How We Got Here (38)
June 26, 2014
Probably something more should be said about automobiles, but I can’t bring myself to do it. They were important, they had a vast influence on everything from warfare to farming, but I don’t even want to read about them, let alone write about them. So we’ll take a look at the presidency and influence of Theodore Roosevelt, and consider that we’ve given the 20th century its due, and shall proceed to the 19th.
One of the most fascinating and exasperating of subjects. Naturalist, explorer, hunter, rancher, conservationist, historian, author, war hero. The man who said “speak softly and carry a big stick.” The high-handed 26th President of the United States who got the Panama Canal built. And sent the Great White Fleet on a world tour on inadequate appropriations, leaving Congress the choice of appropriating the rest or leaving the fleet at the other side of the world. And negotiated the treaty that ended the Russo-Japanese War. and won the Nobel Peace Prize. And walked away from re-nomination in 1908, handing the presidency to his friend William Howard Taft, who didn’t particularly want it. And went off to Africa to hunt animals. And came home and decided he wanted a third term after all — and split the Republican Party in 1912 when it re-nominated Taft, thus allowing Woodrow Wilson to be elected.
A mass of contradictions. Europeans saw him that way, too, and saw America in him.
Two-thirds of Roosevelt’s life was lived in the 19th century, for, even though he was only 41 when the century turned, he would die in January, 1919. His life story is easily found via google or, better, one of the hundreds of biographies that have been written. (Probably the best is a two-volume set by historian Edmund Morris, The Rise of Theodore Roosevelt and Theodore Rex.) We cannot tell that very entertaining and amazing tale here, but have to start in 1900.
Roosevelt was Governor of the State of New York, having won the office in a fast campaign in 1898 on his return from his celebrated service in Cuba with the Rough Riders. As governor, he and was such a thorn in the side of Republican boss Thomas Platt that Platt compelled incumbent president William McKinley to take him on as running mate. (McKinley’s first vice president having died in office, presumably of boredom, in 1899.) The vice president had no constitutional duties but to preside over the Senate. That should keep Roosevelt safely sidelined.
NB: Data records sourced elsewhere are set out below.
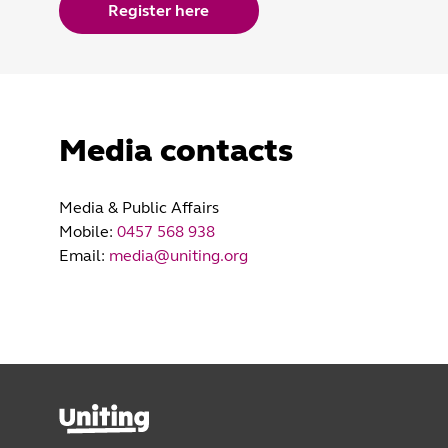
Register here
Media contacts
Media & Public Affairs
Mobile:
0457 568 938
Email:
media@uniting.org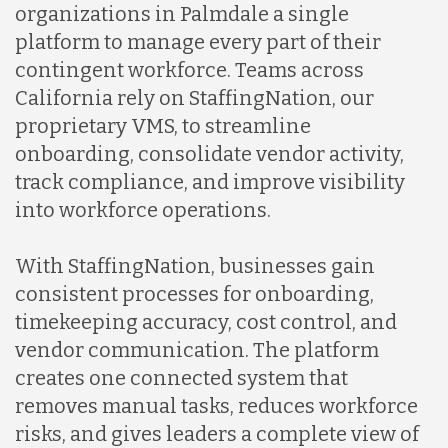
organizations in Palmdale a single
platform to manage every part of their
contingent workforce. Teams across
California rely on StaffingNation, our
proprietary VMS, to streamline
onboarding, consolidate vendor activity,
track compliance, and improve visibility
into workforce operations.
With StaffingNation, businesses gain
consistent processes for onboarding,
timekeeping accuracy, cost control, and
vendor communication. The platform
creates one connected system that
removes manual tasks, reduces workforce
risks, and gives leaders a complete view of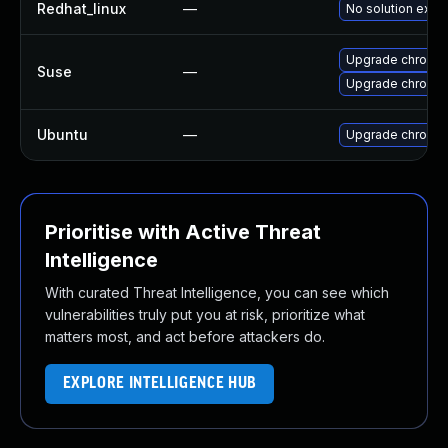
Redhat_linux
—
No solution exist
Upgrade chromi
Suse
—
Upgrade chromed
Ubuntu
—
Upgrade chromi
Prioritise with Active Threat
Intelligence
With curated Threat Intelligence, you can see which
vulnerabilities truly put you at risk, prioritize what
matters most, and act before attackers do.
EXPLORE INTELLIGENCE HUB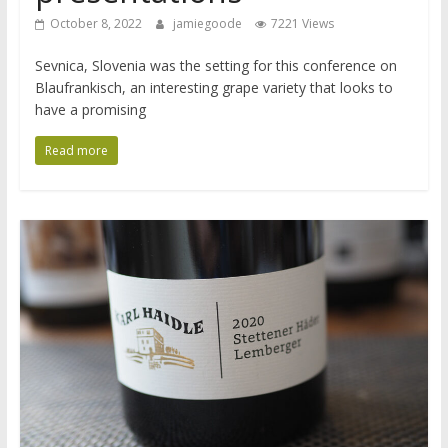
October 8, 2022
jamiegoode
7221 Views
Sevnica, Slovenia was the setting for this conference on
Blaufrankisch, an interesting grape variety that looks to
have a promising
Read more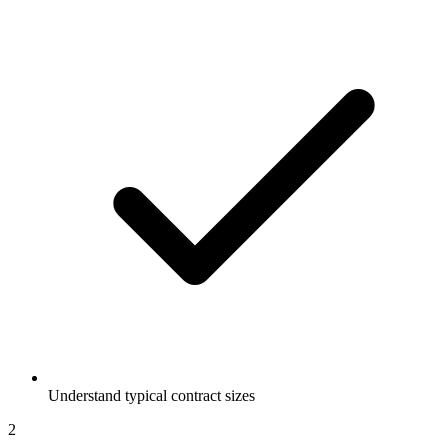
Understand typical contract sizes
2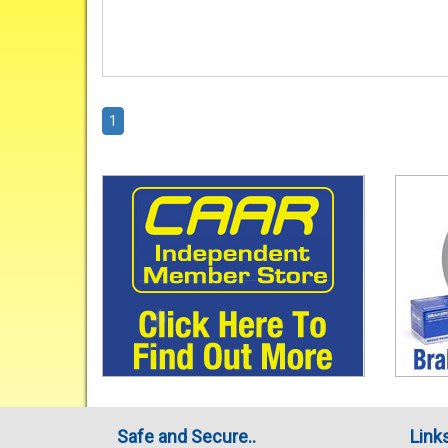
1
Safe and Secure..
Link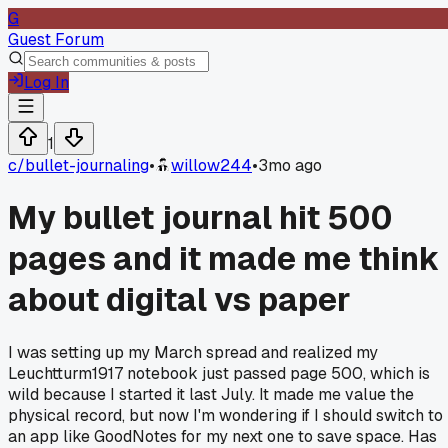
G
Guest Forum
Log In
1
c/
bullet-journaling
•
willow244
•
3mo ago
My bullet journal hit 500
pages and it made me think
about digital vs paper
I was setting up my March spread and realized my
Leuchtturm1917 notebook just passed page 500, which is
wild because I started it last July. It made me value the
physical record, but now I'm wondering if I should switch to
an app like GoodNotes for my next one to save space. Has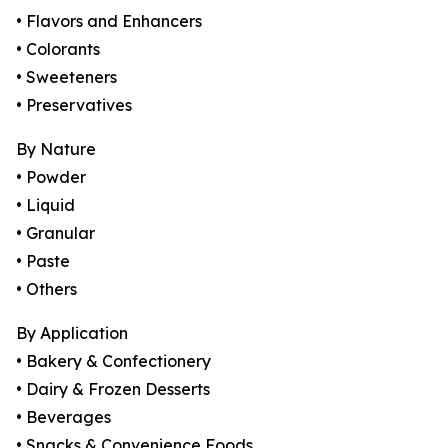
• Flavors and Enhancers
• Colorants
• Sweeteners
• Preservatives
By Nature
• Powder
• Liquid
• Granular
• Paste
• Others
By Application
• Bakery & Confectionery
• Dairy & Frozen Desserts
• Beverages
• Snacks & Convenience Foods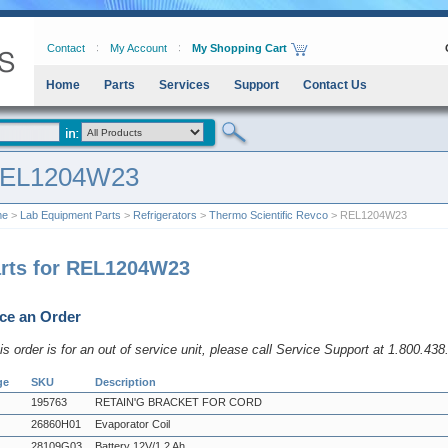
Contact
My Account
My Shopping Cart
Home
Parts
Services
Support
Contact Us
EL1204W23
me
>
Lab Equipment Parts
>
Refrigerators
>
Thermo Scientific Revco
> REL1204W23
rts for REL1204W23
ce an Order
his order is for an out of service unit, please call Service Support at 1.800.43
ge
SKU
Description
195763
RETAIN'G BRACKET FOR CORD
26860H01
Evaporator Coil
28109G03
Battery 12V/1.2 Ah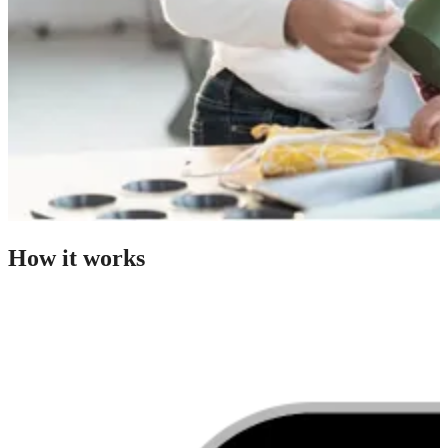
How it works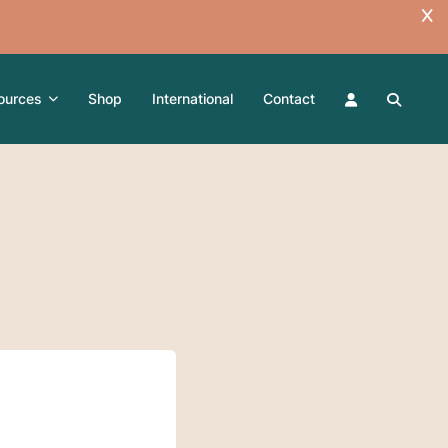
ources
Shop
International
Contact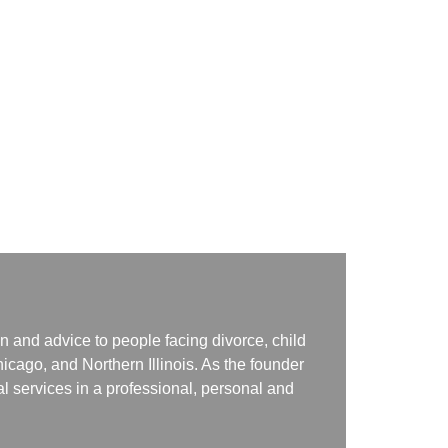
n and advice to people facing divorce, child
icago, and Northern Illinois. As the founder
gal services in a professional, personal and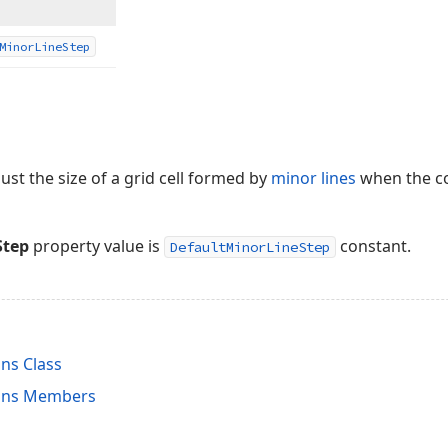
Minor
Line
Step
ust the size of a grid cell formed by
minor lines
when the con
Step
property value is
constant.
DefaultMinorLineStep
ns Class
ons Members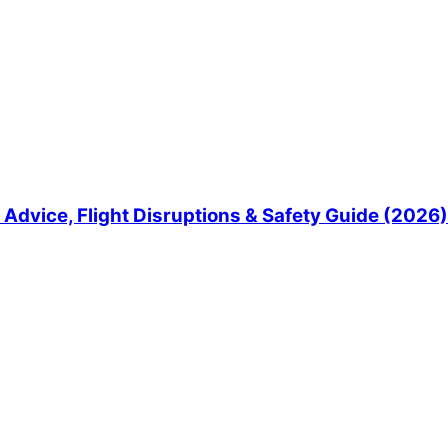
Advice, Flight Disruptions & Safety Guide (2026)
McKinley campaign manager was unable to stop the nomination, but he was livid at the idea. “Don’t any of you realize that there’s only one life between that madman and the Presidency? Platt and Quay are no better than idiots! What harm can he do as Governor of New York compared to the damage he will do as President if McKinley should die?”
True enough. President McKinley was shot on September 6, 1901, and died a week later. Roosevelt never presided over a single session of the Senate, as in those days the new Senate didn’t convene until the December following the president’s inauguration. By the time it did convene, he was presiding over the whole nation. (And, on hearing of McKinley’s death, Platt blurted out, “Oh. God, now that damned cowboy is president of the United States.”)
The chief things for which Roosevelt is remembered were listed in that fast gallop above. He was in many ways a reformer who became known as a “trust buster,” a rich man who harangued against “malefactors of great wealth.” A colorful personality who knew how to harness the power of the press, he endeared himself to the public, using the White House – in his words — as “a bully pulpit.” (“Bully” in his usage meant wonderful, not overbearing.) He won the election of 1904 – essentially, though not technically his re-election — in the most one-sided landslide since the election of 1824 and undoubtedly could have been re-nominated and re-elected in 1908, but chose to support William Howard Taft instead.
But none of the specifics capture the magnetism of this man, this man who showed genius in so many ways:
One year out of Harvard, he published The Naval War of 1812, a classic work of scholarship that remains an essential text for professional historians, to this day.
Born sickly, he turned himself into a remarkable physical specimen of hardiness and endurance, a lifelong advocate and practitioner of “the strenuous life.”
Born into wealth and privilege, he went into politics, declaring that he intended to be part of the ruling class. Once in power, he repeatedly and forcibly reminded the privileged class that it had correspondingly large responsibilities.
At first bookish and shy, all his life he mingled freely with all classes, winning their affection and respect. When war over Cuba was clearly imminent, the troops he organized and led, popularly named the Rough Riders, included everything from college friends to cowboys.
He was impulsive, direct, ingenuous. He was often described as a great boy who never grew up. His appeal to boys and young men was beyond measuring. It was Roosevelt’s example – his ideals — his image – that shaped young Ernest Hemingway and sent him off to Europe in 1918 thinking that war was something glorious. He affected a whole generation – two generations – that way.
His story continues to inspire even today when everything he knew is gone and everything we know would have been unimaginable to him, and much of it repugnant. Even today, you can’t read memoirs such as Roosevelt: The Story of a Friendship, by novelist Owen Wister, without liking the man, even if with half your mind you are disapproving some of his ideas and ideals. Remarkable man.